The store would relocate twice more and get a new name—House of Peacock became C.D. Peacock when Elijah and Rebecca’s son, Charles Daniel Peacock, took over in 1889—before moving into what was arguably its most iconic space (until now, of course).
Modern Touches
The C.D. Peacock store in the Palmer House Hotel, with its trio of brass peacock doors custom made by Louis Comfort Tiffany and clock on the corner of State and Monroe streets, was a downtown Chicago landmark.
I can imagine generations of Chicagoans telling each other, “Meet me at the C.D. Peacock clock,” in the same way people met under the Kaufmann’s clock in my native Pittsburgh.
The store’s long history is not lost on the Holtzmans, and it was not forgotten in designing the CD Peacock Mansion in suburban Oak Brook.
Look up at the ceiling when you enter, and you will see a line of four custom-made alabaster pendant lamps imported from Paris suspended from lengths of saddle-stitched lengths of leather designed to look like watch straps.
Look down at the floor, and you will see four rings that align perfectly with the lights and form the tail of the peacock that winds its way around the store’s first floor, or gallery level, as CD Peacock refers to it.
This is just one of many detailed-oriented touches that are a signature of Director of Visual Merchandising Stanley Hunter, the creative visionary behind the Mansion.
(See also: The incredible wallpaper that was custom printed on gold mylar for the store and lines the walls to the restrooms, where an audio surprise awaits.

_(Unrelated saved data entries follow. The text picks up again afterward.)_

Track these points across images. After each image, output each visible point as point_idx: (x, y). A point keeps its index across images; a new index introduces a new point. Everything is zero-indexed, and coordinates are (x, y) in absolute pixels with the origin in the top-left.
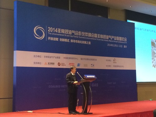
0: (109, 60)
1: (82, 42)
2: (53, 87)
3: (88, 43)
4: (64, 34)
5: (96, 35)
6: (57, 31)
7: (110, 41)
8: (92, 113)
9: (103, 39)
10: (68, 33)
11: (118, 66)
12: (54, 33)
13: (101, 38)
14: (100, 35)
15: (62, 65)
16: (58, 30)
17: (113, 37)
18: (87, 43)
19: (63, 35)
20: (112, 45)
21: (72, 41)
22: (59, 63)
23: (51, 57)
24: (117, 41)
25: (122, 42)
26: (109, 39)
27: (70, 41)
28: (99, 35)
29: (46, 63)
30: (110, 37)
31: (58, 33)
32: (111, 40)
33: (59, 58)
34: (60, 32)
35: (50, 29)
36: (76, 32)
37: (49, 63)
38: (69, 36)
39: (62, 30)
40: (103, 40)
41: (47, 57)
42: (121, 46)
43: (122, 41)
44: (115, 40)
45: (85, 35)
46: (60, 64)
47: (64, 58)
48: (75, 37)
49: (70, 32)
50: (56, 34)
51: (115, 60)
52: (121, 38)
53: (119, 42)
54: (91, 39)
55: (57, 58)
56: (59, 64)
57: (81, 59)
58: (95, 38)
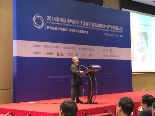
0: (106, 50)
1: (80, 31)
2: (52, 77)
4: (63, 23)
5: (93, 25)
6: (55, 20)
7: (107, 30)
8: (97, 103)
9: (99, 28)
10: (67, 22)
11: (114, 56)
17: (109, 26)
18: (84, 32)
20: (108, 35)
21: (70, 30)
22: (58, 53)
23: (50, 47)
26: (106, 28)
28: (96, 24)
29: (45, 53)
30: (106, 26)
33: (58, 47)
34: (58, 21)
35: (49, 18)
36: (74, 21)
37: (48, 53)
38: (67, 25)
39: (60, 18)
41: (46, 46)
42: (117, 36)
43: (118, 30)
44: (111, 30)
46: (59, 54)
47: (63, 48)
48: (73, 26)
49: (69, 21)
50: (54, 23)
51: (111, 50)
52: (117, 27)
53: (115, 31)
54: (89, 28)
56: (58, 54)
57: (79, 49)
58: (92, 27)
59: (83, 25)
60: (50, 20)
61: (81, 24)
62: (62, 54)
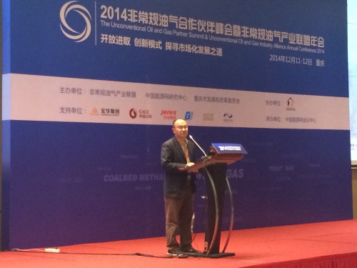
0: (275, 103)
1: (198, 49)
4: (147, 25)
5: (237, 30)
6: (125, 18)
7: (277, 46)
8: (233, 254)
9: (257, 40)
10: (159, 23)
13: (251, 39)
14: (248, 30)
15: (141, 116)
16: (128, 13)
18: (211, 51)
19: (144, 29)
20: (282, 58)
21: (169, 46)
22: (132, 110)
23: (109, 93)
24: (296, 45)
25: (310, 50)
26: (276, 40)
27: (163, 45)
28: (245, 28)
29: (95, 111)
30: (277, 34)
31: (128, 23)
32: (280, 44)
33: (134, 95)
34: (135, 21)
35: (108, 12)
36: (182, 20)
38: (160, 31)
39: (140, 13)
40: (256, 44)
41: (97, 92)
42: (309, 62)
43: (311, 47)
44: (291, 45)
45: (206, 28)
46: (135, 113)
47: (147, 95)
48: (178, 34)
49: (165, 20)
50: (123, 26)
51: (290, 101)
52: (307, 38)
53: (303, 50)
54: (224, 40)
55: (128, 94)
56: (133, 114)
57: (196, 98)
58: (235, 38)
59: (208, 30)
60: (111, 18)
61: (203, 28)
62: (145, 114)
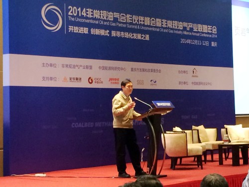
1: (133, 36)
2: (80, 125)
3: (145, 38)
4: (99, 19)
6: (85, 14)
7: (185, 33)
8: (166, 176)
9: (172, 29)
10: (107, 18)
11: (200, 83)
12: (80, 18)
14: (166, 22)
16: (87, 11)
18: (142, 37)
19: (97, 22)
20: (189, 41)
21: (114, 34)
22: (90, 78)
23: (74, 67)
24: (198, 32)
25: (207, 35)
26: (185, 28)
27: (110, 33)
28: (164, 21)
29: (65, 79)
30: (185, 24)
31: (87, 18)
32: (187, 31)
33: (91, 67)
34: (91, 16)
35: (73, 10)
36: (122, 16)
37: (70, 79)
38: (108, 23)
39: (94, 11)
40: (172, 32)
41: (67, 66)
42: (206, 43)
43: (208, 33)
44: (195, 32)
45: (138, 21)
46: (92, 80)
47: (100, 67)
48: (120, 25)
49: (111, 16)
50: (83, 20)
51: (195, 71)
52: (205, 27)
53: (203, 35)
54: (150, 29)
55: (87, 67)
58: (157, 27)
59: (140, 22)
60: (75, 15)
61: (136, 21)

And no, I will not spoil it.)
There are more nods to CD Peacock’s history sprinkled throughout the store, including a bronze medal created in 1937 to mark the store’s 100th anniversary.
Housed in a case on the gallery level, the medal has a piece of steel cut from the fire-surviving vault embedded in the back, along with a depiction of the Ferris wheel from the World’s Colombian Exposition, held in Chicago in 1893.

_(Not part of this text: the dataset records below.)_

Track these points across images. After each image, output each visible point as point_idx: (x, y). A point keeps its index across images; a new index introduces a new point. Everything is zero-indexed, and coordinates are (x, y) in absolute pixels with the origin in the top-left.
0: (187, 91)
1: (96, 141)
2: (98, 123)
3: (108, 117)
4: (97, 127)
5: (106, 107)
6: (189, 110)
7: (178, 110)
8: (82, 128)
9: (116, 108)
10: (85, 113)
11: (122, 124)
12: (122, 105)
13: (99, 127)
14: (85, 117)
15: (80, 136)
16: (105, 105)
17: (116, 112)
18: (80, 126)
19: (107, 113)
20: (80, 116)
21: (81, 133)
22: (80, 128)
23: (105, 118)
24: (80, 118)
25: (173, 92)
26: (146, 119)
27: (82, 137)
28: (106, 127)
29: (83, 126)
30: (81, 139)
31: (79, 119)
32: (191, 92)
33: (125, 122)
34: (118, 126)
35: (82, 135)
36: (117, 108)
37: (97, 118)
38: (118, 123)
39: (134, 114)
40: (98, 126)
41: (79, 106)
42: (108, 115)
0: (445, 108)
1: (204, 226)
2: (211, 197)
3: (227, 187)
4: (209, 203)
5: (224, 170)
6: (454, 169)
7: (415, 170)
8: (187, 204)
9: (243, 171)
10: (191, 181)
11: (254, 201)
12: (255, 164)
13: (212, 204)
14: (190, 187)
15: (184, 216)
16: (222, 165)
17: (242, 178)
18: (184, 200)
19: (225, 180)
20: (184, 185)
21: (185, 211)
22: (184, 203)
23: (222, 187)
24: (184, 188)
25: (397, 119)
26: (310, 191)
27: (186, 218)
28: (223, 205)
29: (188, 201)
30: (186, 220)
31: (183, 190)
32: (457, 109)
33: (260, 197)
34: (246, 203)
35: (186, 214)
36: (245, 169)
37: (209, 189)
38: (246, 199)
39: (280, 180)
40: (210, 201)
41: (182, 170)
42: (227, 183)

Also known as the Chicago World’s Fair, the exposition was the setting for the nonfiction book “The Devil in the White City.”
Another bit of Chicago history is located on the second floor, referred to as the main floor, where three vintage card catalog cabinets sourced from the City College of Chicago line one wall.

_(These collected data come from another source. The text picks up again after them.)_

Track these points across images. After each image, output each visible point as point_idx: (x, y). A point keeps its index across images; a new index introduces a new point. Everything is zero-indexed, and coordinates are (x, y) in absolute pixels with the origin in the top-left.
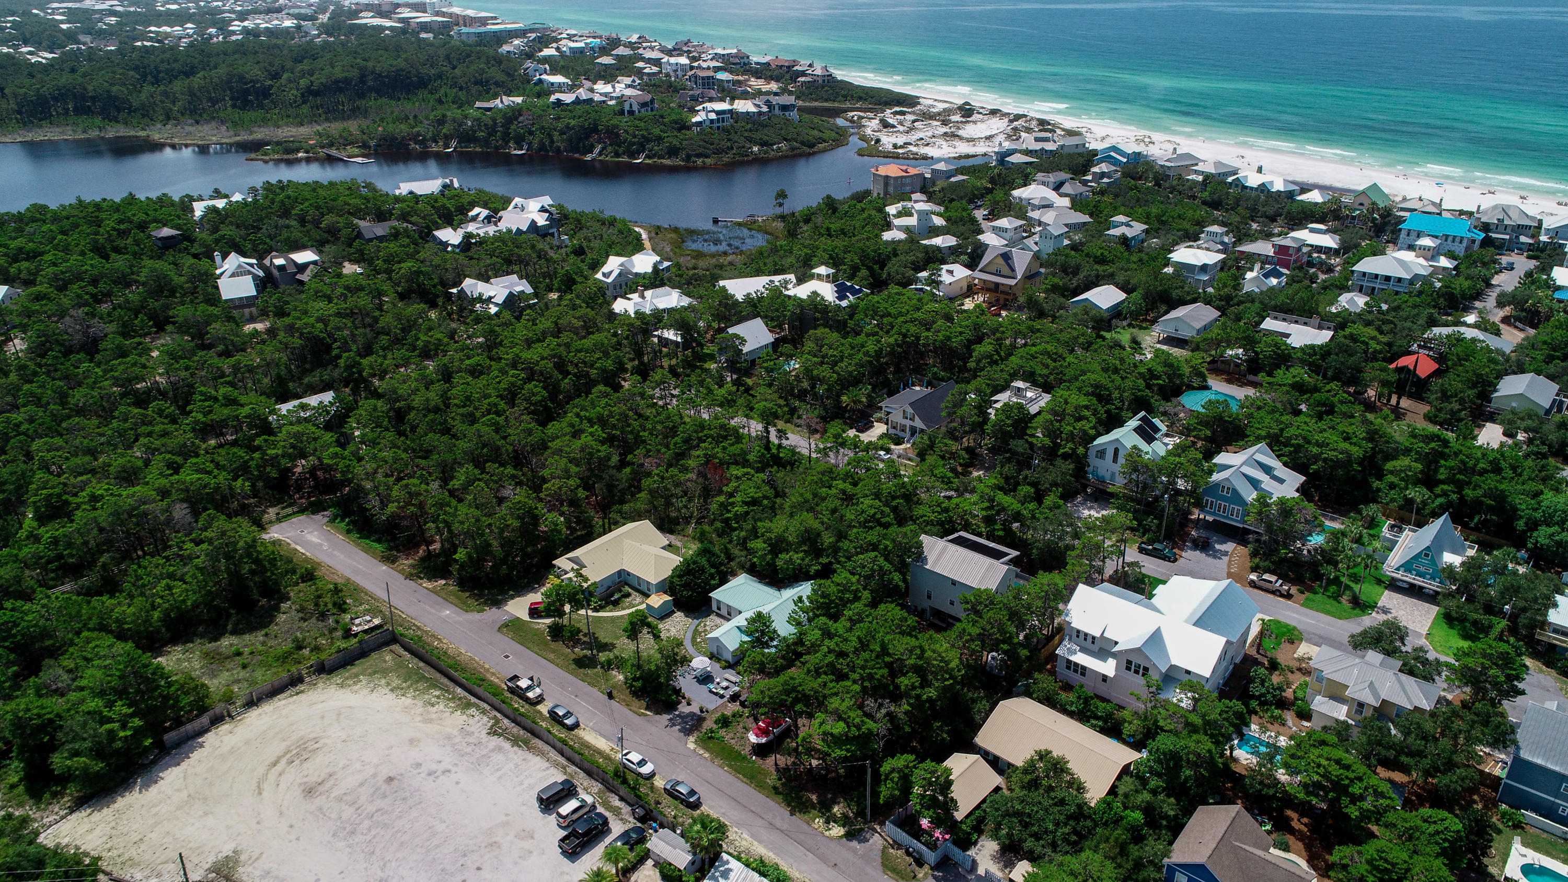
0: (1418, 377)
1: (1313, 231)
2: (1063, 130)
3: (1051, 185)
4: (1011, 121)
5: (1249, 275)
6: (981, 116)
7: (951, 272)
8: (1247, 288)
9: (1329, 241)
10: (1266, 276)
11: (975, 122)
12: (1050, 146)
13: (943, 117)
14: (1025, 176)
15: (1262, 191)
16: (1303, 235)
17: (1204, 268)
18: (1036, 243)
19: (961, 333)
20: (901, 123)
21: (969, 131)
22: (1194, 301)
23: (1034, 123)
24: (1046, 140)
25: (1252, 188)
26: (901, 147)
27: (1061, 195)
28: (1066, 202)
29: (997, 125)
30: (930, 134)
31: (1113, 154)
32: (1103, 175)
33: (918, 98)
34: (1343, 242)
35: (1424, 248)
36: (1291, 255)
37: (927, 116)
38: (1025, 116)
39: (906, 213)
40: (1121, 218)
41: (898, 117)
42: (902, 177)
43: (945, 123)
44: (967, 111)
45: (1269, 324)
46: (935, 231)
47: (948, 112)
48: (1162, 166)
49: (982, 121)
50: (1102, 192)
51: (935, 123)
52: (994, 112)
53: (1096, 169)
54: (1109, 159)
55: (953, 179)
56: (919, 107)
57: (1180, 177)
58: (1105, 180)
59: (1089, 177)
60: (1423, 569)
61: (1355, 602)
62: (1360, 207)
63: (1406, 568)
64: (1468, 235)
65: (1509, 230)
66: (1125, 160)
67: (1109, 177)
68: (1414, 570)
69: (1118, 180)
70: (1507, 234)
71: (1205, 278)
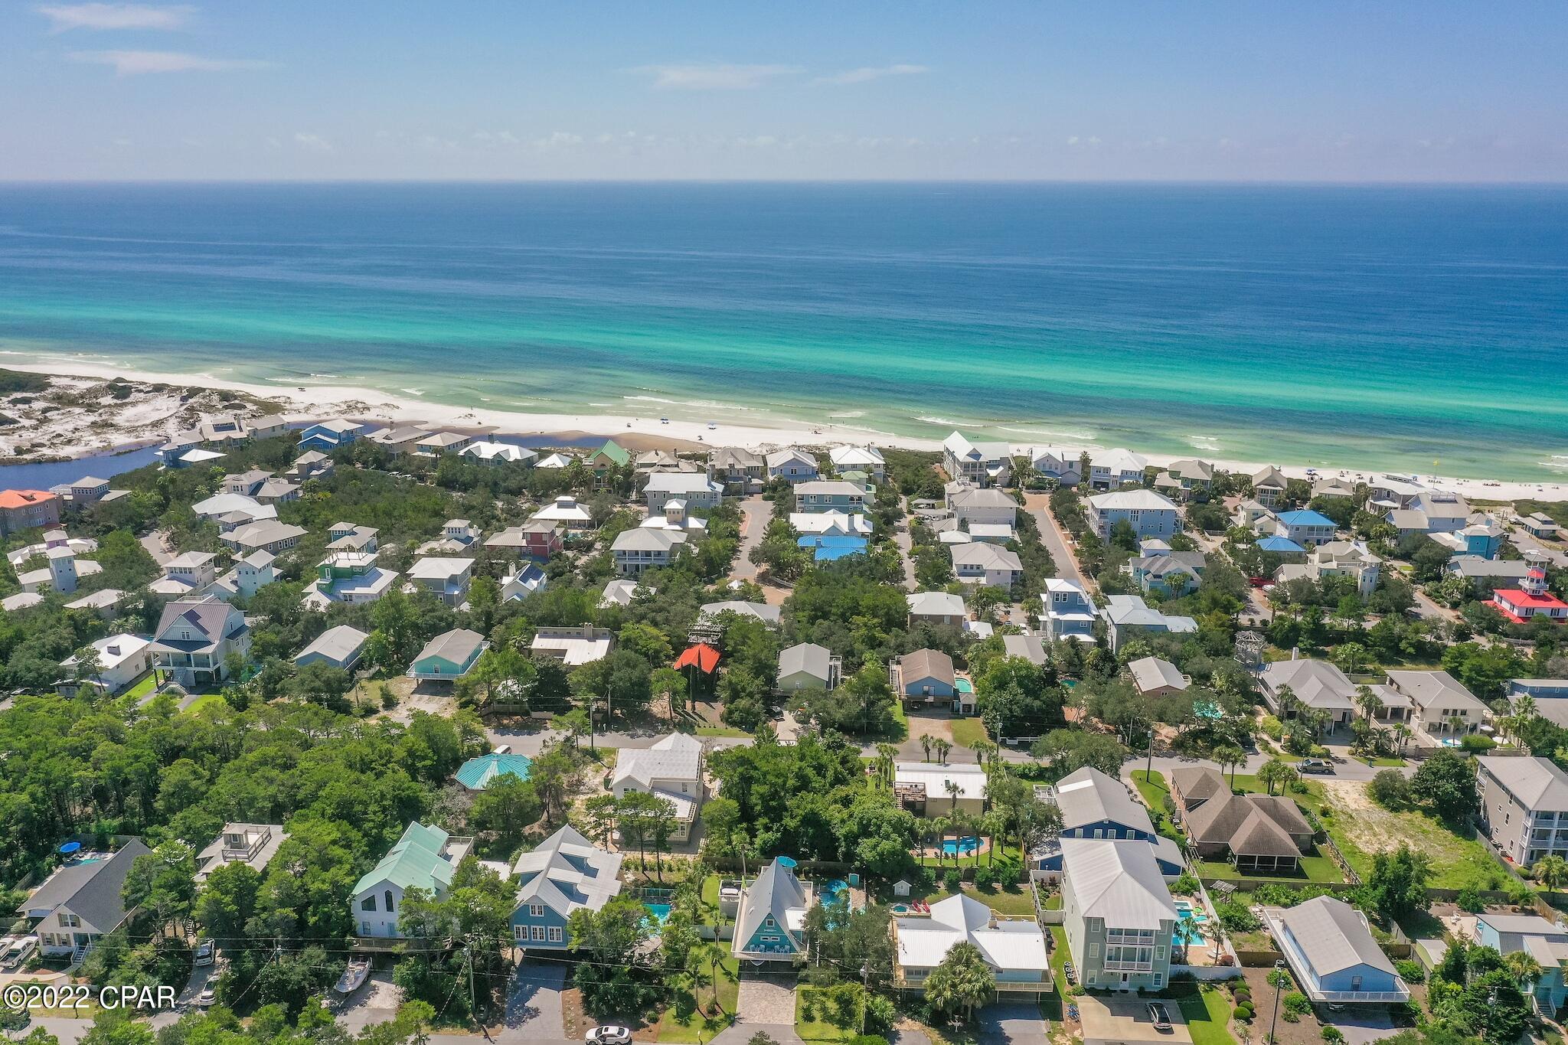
1: (562, 505)
2: (255, 403)
3: (247, 490)
4: (184, 399)
5: (506, 580)
6: (142, 395)
7: (115, 651)
8: (506, 596)
9: (580, 514)
10: (524, 579)
11: (134, 404)
12: (235, 435)
13: (87, 401)
14: (209, 480)
15: (499, 462)
16: (551, 512)
17: (453, 580)
18: (234, 582)
19: (137, 758)
20: (27, 415)
21: (125, 416)
22: (449, 627)
23: (215, 397)
24: (231, 427)
25: (487, 460)
26: (28, 451)
27: (262, 501)
28: (270, 511)
29: (166, 406)
30: (71, 427)
31: (318, 436)
32: (312, 466)
33: (47, 376)
34: (595, 513)
35: (674, 512)
36: (546, 543)
37: (65, 400)
38: (204, 390)
39: (37, 562)
40: (340, 526)
41: (20, 406)
42: (26, 507)
43: (91, 408)
44: (121, 390)
45: (539, 643)
46: (88, 585)
47: (93, 393)
48: (382, 444)
49: (145, 401)
50: (313, 489)
51: (77, 410)
52: (159, 388)
53: (302, 460)
54: (316, 445)
55: (106, 498)
56: (50, 390)
57: (405, 454)
58: (314, 472)
59: (295, 471)
60: (770, 940)
61: (713, 1012)
62: (602, 469)
63: (754, 943)
64: (708, 489)
65: (741, 474)
66: (336, 442)
67: (320, 468)
68: (763, 943)
69: (330, 470)
70: (741, 479)
71: (456, 593)
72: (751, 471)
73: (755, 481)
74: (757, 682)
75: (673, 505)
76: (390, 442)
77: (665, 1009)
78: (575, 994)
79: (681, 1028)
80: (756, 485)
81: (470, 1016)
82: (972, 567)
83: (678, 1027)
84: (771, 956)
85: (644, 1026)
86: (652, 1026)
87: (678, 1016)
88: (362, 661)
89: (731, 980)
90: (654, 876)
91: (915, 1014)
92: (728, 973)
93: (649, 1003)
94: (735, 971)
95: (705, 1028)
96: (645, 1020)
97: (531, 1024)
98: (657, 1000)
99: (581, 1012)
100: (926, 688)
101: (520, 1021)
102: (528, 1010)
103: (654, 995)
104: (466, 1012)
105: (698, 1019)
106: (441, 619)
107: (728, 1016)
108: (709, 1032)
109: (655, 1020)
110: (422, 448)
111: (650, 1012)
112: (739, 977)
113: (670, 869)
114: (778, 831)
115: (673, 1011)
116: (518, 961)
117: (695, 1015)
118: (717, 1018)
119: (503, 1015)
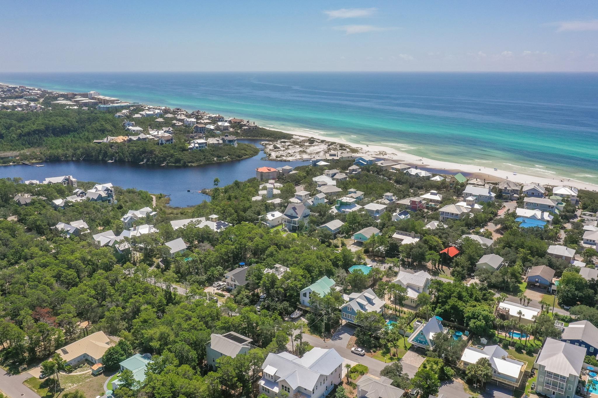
1: (432, 194)
2: (350, 149)
3: (331, 175)
4: (329, 146)
5: (394, 214)
6: (317, 143)
7: (273, 215)
8: (394, 219)
9: (438, 198)
10: (400, 214)
11: (314, 146)
12: (335, 158)
13: (300, 144)
14: (321, 171)
15: (417, 176)
16: (428, 196)
17: (377, 211)
18: (312, 202)
19: (263, 243)
20: (283, 147)
21: (311, 149)
22: (371, 226)
23: (338, 146)
24: (334, 155)
25: (413, 175)
26: (279, 157)
27: (333, 179)
28: (334, 182)
29: (324, 147)
30: (293, 151)
31: (360, 161)
32: (353, 170)
33: (293, 135)
34: (443, 198)
35: (469, 201)
36: (417, 205)
37: (295, 143)
38: (335, 143)
39: (265, 188)
40: (352, 190)
41: (282, 144)
42: (268, 172)
43: (301, 146)
44: (312, 141)
45: (395, 236)
46: (274, 196)
47: (304, 141)
49: (318, 145)
50: (352, 178)
51: (297, 146)
52: (323, 141)
53: (351, 168)
54: (358, 164)
55: (291, 173)
56: (292, 139)
57: (386, 170)
58: (354, 172)
59: (348, 171)
60: (422, 340)
61: (394, 355)
62: (453, 183)
63: (416, 339)
64: (488, 195)
65: (510, 192)
66: (366, 163)
67: (356, 171)
68: (419, 340)
69: (359, 172)
70: (509, 194)
71: (378, 216)
72: (515, 191)
73: (515, 195)
74: (467, 263)
75: (470, 198)
76: (382, 165)
77: (380, 350)
78: (355, 338)
79: (382, 357)
80: (516, 197)
81: (323, 334)
82: (591, 241)
83: (381, 356)
84: (420, 345)
85: (371, 352)
86: (373, 353)
87: (383, 353)
88: (340, 231)
89: (406, 349)
90: (398, 314)
91: (463, 378)
92: (406, 347)
93: (375, 347)
94: (408, 347)
95: (389, 359)
96: (372, 351)
97: (338, 341)
98: (378, 347)
99: (354, 343)
100: (537, 280)
101: (336, 339)
102: (339, 337)
103: (378, 345)
104: (322, 333)
105: (389, 356)
106: (368, 223)
107: (398, 358)
109: (375, 352)
110: (393, 169)
111: (374, 349)
112: (409, 349)
113: (405, 313)
115: (382, 351)
116: (343, 324)
117: (388, 355)
118: (394, 358)
119: (331, 337)
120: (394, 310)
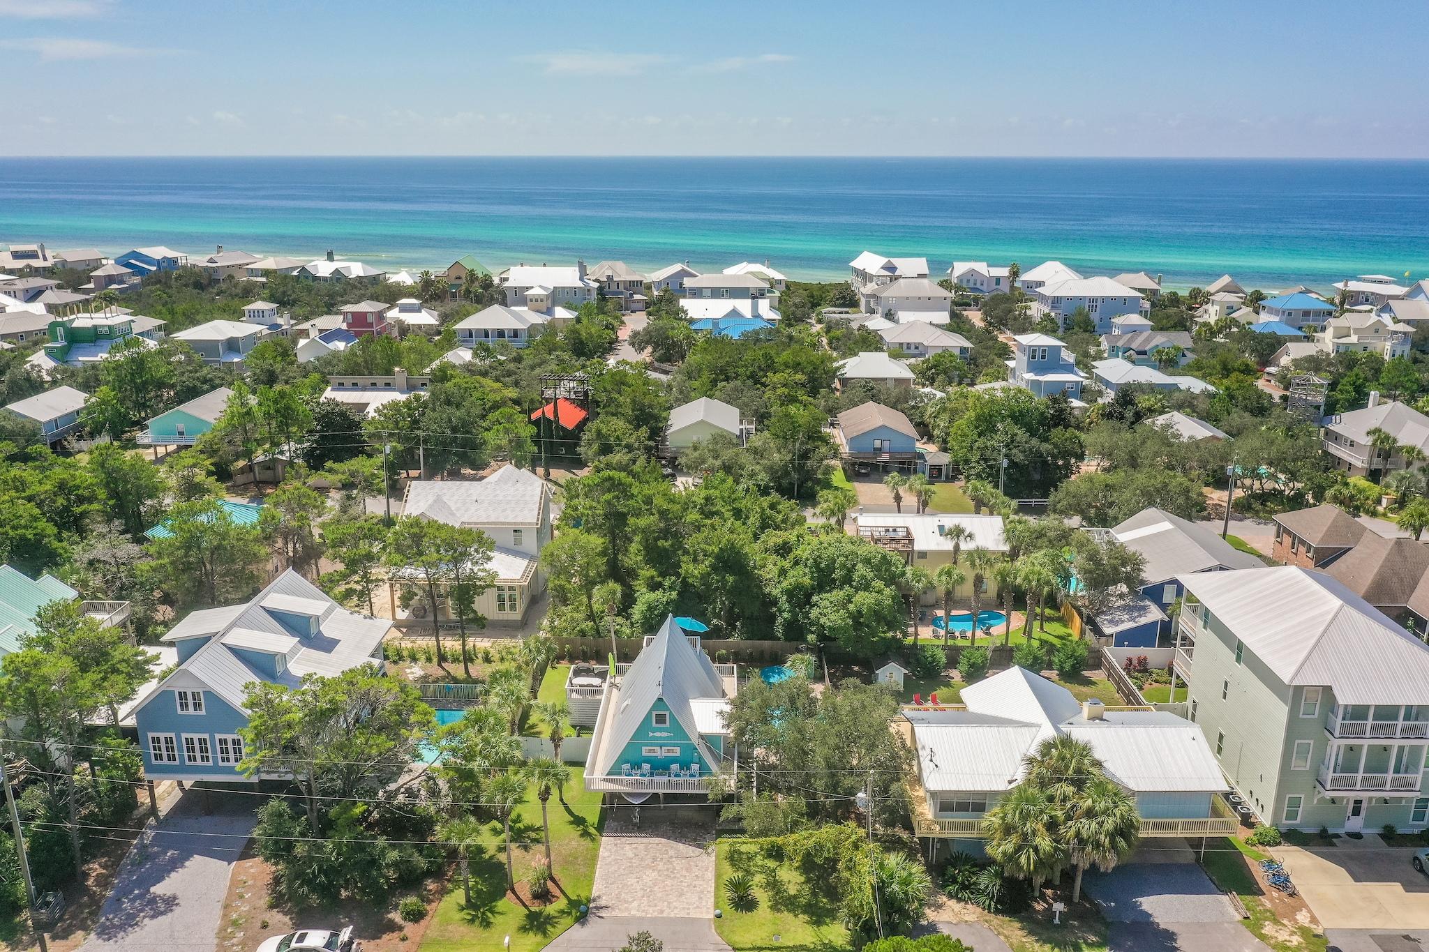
0: (564, 429)
1: (407, 308)
3: (15, 293)
5: (303, 342)
8: (300, 357)
9: (426, 319)
10: (328, 339)
15: (338, 280)
25: (325, 279)
31: (133, 261)
35: (536, 299)
45: (330, 396)
48: (206, 268)
58: (114, 286)
59: (91, 285)
60: (661, 753)
61: (543, 896)
62: (458, 282)
63: (629, 760)
64: (580, 284)
65: (621, 288)
66: (154, 268)
68: (647, 761)
69: (133, 287)
71: (236, 360)
72: (632, 287)
73: (637, 297)
75: (536, 290)
77: (443, 892)
78: (259, 870)
79: (476, 929)
81: (26, 914)
83: (464, 929)
84: (663, 785)
85: (392, 927)
86: (409, 928)
87: (470, 904)
88: (82, 425)
89: (586, 834)
92: (578, 821)
93: (410, 880)
94: (592, 818)
95: (524, 929)
96: (396, 916)
97: (150, 927)
98: (428, 874)
99: (265, 900)
100: (878, 444)
101: (130, 922)
102: (153, 901)
103: (421, 862)
104: (16, 908)
105: (510, 911)
107: (573, 903)
108: (533, 939)
109: (416, 916)
110: (253, 272)
111: (411, 900)
112: (600, 828)
114: (671, 588)
115: (459, 896)
116: (164, 808)
117: (506, 903)
118: (551, 909)
119: (94, 915)
120: (429, 659)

Watch: Steven Holtzman’s 5 Favorite Things About the Mansion, Part I
Each drawer is outfitted with a tag that lists the size and color of the watch straps inside, 22 mm brown, for example, or 20 mm blue.
It’s my favorite area of the store.
Repurposing these gorgeous, solid oak cabinets that could have ended up in the trash is a brilliant way to engage customers and make coming into the store a fun, interactive experience. I could have spent all day in the watch strap “library,” opening and closing those little drawers.
This area of the store also brought to mind the joy and peace I felt in my elementary school library, where the librarian, Mrs. Zupsic, made me feel welcome and always had book suggestions at the ready.
The Next Chapter
Following our tour, I asked Steven to take me through his five favorite features of the new store.
He started with the card catalog cabinets full of watch straps—which, he acknowledged, was his baby—before venturing into the Peacock Room, then to the bar and the Proposal Room before concluding with the zodiac-themed ceiling, which is not yet complete.
Watch: Steven Holtzman’s 5 Favorite Things About the Mansion, Part II
The CD Peacock Mansion is located in the Oakbrook Center shopping complex and is open seven days a week.
The gallery level features a Rolex shop-in-shop, a Cartier Espace, Omega and Tudor boutiques, and a Chanel shop-in-shop.
The main floor is home to the bridal salon and more watches and jewelry, as well as the Proposal Room, bar, CD Peacock Room, and the aforementioned watch strap “library.”
They don’t all buy, obviously, but it creates a nice energy, and Steven said it always makes him happy when he sees the bar (where there is a two-drink maximum, in case you’re wondering) full on the weekends.
It’s a sprawling, luxurious next chapter for an independent retailer that will turn 188 years old in January, and a jewelry store worth seeing if you’re ever in the Chicago area.